For some mailers, the potential war and the terrorist threats on top of the soft economy mean that “nothing is more important than maintaining a presence with our customers,” says Bill Flynn, president of Burlington, VT-based religious products mailer Bridge Building Images. The $500,000 company will increase catalog circulation for holiday 2003 by 10%-15%, regardless of the Iraq situation. About the only change Flynn says he would make if war or terrorism affects the U.S. would be inserting messages of prayer for peace.
Minding the Store During War
Rather than decreasing circulation in a time of economic and political uncertainty, South Orange, NJ-based consultant Fred Anderson and Direct Marketing Association senior economist Peter Johnson suggest possibly increasing catalog circulation — albeit only to the strongest segments of the house file, and at the expense of some cold prospecting efforts.
In a DMA white paper released in mid-February, Anderson and Johnson advised catalogers to consider an extra drop to their best customers “to pick up some of the demand lost if [catalogers] cut bottom-performing prospect segments.” Among other suggestions from their report:
- Consider mailing postcards or sending e-mails, perhaps containing incentive offers, to coincide with eliminated catalog drops.
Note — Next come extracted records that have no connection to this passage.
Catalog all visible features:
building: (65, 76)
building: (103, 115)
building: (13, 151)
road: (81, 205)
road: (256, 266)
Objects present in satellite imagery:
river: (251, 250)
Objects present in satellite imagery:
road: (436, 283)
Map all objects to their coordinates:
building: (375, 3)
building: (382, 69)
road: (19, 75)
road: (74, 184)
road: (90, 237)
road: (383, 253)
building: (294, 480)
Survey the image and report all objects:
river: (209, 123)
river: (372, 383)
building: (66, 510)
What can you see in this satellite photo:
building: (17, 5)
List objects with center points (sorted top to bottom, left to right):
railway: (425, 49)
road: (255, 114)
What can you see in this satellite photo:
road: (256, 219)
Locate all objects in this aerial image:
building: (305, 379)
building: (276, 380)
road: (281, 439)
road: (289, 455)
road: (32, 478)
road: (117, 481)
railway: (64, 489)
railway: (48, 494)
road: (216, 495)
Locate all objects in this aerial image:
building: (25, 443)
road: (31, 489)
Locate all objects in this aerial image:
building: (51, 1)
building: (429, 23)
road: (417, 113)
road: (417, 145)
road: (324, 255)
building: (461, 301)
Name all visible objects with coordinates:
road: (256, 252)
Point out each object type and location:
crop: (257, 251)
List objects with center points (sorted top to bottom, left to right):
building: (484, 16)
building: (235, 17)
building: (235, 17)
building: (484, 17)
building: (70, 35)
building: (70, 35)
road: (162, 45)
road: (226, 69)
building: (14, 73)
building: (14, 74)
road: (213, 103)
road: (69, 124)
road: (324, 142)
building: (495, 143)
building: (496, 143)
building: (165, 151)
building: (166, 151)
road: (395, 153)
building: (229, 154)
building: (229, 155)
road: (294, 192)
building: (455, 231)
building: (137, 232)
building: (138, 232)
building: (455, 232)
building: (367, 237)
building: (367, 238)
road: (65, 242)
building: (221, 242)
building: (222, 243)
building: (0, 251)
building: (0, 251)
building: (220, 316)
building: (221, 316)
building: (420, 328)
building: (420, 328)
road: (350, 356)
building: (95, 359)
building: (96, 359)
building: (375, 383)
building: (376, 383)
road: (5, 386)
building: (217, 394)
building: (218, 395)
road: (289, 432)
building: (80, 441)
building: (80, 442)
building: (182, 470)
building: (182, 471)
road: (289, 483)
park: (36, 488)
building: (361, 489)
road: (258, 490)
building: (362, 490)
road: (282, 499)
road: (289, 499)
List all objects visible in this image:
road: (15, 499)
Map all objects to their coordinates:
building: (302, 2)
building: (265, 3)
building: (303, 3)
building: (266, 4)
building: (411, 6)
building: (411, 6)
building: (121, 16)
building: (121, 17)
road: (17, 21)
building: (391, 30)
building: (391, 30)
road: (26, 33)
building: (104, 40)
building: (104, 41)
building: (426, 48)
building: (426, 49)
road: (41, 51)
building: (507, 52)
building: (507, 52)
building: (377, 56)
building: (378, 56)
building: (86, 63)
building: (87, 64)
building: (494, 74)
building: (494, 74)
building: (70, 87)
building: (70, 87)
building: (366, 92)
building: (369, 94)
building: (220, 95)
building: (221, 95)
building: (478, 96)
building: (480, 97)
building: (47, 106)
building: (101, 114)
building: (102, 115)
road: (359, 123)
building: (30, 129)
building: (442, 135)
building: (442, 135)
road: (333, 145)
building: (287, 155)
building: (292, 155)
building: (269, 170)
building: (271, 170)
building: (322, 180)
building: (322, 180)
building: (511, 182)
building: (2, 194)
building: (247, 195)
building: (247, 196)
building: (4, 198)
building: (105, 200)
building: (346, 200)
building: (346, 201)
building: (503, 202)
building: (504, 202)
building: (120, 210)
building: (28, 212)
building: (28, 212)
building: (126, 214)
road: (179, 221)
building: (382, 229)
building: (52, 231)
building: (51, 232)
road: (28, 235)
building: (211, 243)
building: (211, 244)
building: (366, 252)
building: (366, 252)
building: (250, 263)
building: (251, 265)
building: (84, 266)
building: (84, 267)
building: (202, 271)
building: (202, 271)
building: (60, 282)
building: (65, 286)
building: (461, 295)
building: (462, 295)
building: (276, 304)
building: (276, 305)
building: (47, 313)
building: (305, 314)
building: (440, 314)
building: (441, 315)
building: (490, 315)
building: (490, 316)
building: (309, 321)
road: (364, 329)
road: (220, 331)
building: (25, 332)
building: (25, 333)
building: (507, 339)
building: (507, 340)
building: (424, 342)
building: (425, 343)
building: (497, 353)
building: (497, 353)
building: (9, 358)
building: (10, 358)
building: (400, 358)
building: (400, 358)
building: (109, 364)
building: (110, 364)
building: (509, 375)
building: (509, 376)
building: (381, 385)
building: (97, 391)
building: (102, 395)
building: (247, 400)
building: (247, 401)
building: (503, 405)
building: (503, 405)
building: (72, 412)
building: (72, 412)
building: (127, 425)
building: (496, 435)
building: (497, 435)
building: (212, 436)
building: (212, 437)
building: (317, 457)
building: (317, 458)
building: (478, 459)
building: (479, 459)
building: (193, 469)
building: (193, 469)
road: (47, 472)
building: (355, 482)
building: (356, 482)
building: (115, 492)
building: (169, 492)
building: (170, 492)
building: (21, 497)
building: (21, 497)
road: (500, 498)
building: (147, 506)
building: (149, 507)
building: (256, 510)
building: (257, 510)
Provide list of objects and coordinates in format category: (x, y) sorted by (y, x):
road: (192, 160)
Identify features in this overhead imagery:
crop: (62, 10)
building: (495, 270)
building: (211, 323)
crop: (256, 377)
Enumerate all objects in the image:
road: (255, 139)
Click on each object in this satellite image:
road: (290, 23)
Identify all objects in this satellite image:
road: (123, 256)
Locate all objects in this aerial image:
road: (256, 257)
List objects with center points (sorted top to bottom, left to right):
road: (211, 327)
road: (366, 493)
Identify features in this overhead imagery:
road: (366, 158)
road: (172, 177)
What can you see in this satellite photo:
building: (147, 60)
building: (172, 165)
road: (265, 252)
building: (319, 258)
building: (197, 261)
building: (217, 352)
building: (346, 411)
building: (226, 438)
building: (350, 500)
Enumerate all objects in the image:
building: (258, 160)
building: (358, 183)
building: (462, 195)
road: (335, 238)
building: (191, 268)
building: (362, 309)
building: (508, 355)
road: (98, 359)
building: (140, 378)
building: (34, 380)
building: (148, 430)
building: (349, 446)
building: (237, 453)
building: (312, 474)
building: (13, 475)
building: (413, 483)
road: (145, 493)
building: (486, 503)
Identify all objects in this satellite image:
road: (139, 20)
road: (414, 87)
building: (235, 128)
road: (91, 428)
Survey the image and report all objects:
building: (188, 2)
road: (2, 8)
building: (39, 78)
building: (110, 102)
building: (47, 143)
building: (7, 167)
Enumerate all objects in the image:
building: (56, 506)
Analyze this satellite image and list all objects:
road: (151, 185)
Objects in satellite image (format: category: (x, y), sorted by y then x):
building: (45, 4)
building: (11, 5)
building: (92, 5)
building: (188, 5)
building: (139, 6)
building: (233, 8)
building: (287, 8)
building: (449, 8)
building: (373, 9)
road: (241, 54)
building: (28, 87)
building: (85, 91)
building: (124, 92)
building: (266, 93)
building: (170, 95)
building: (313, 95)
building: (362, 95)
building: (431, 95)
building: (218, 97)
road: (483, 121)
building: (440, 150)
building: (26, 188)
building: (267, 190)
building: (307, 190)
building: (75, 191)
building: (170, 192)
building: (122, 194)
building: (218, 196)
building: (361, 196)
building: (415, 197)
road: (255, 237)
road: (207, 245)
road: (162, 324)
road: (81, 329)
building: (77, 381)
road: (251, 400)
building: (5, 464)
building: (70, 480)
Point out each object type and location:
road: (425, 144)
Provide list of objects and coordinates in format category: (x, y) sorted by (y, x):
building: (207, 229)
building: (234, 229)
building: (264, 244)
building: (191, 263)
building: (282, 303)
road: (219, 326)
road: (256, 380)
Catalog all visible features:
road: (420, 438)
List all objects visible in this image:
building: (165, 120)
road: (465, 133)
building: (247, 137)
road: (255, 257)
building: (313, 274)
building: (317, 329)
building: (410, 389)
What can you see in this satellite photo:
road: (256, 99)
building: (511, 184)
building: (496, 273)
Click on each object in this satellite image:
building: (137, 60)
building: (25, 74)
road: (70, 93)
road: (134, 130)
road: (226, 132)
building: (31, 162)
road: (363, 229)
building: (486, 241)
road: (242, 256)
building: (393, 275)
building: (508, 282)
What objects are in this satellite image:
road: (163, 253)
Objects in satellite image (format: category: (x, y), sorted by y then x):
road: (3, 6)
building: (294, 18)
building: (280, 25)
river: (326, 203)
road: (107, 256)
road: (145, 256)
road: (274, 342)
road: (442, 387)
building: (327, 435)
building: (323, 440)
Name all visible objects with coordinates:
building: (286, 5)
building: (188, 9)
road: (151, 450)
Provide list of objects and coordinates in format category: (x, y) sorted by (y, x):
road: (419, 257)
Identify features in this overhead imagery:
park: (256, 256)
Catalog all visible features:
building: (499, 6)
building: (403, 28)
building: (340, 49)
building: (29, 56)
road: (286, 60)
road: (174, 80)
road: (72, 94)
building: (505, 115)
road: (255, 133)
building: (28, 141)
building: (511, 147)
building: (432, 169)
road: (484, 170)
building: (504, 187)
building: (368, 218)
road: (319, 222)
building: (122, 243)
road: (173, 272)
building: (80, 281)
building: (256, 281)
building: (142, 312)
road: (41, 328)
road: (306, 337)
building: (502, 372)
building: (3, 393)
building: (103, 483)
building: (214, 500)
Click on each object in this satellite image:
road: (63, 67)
- Fine-tune your cross-selling efforts. Once you have a responder on the phone, suggestive-sell truly related product rather than the specials of the day.
- Consider trading off 4, 8, or 16 pages of your weakest-performing merchandise for faster-moving sale and closeout items to bolster cash flow and consumer excitement — especially if the sale items are early and still in season.
- Add a section of “favorites” or “best sellers” — proven items that your buyer file has bought season after season through good times and bad.
- Consider bold, time-sensitive price promotions to spike demand.
- Survey your employees to see if any of them are subject to a call-up to military reserves or support, or if they have immediate family on active duty and might have special needs. Ascertain which employees in key roles might have difficulty traveling in the event of threats to, or loss of, the transportation infrastructure.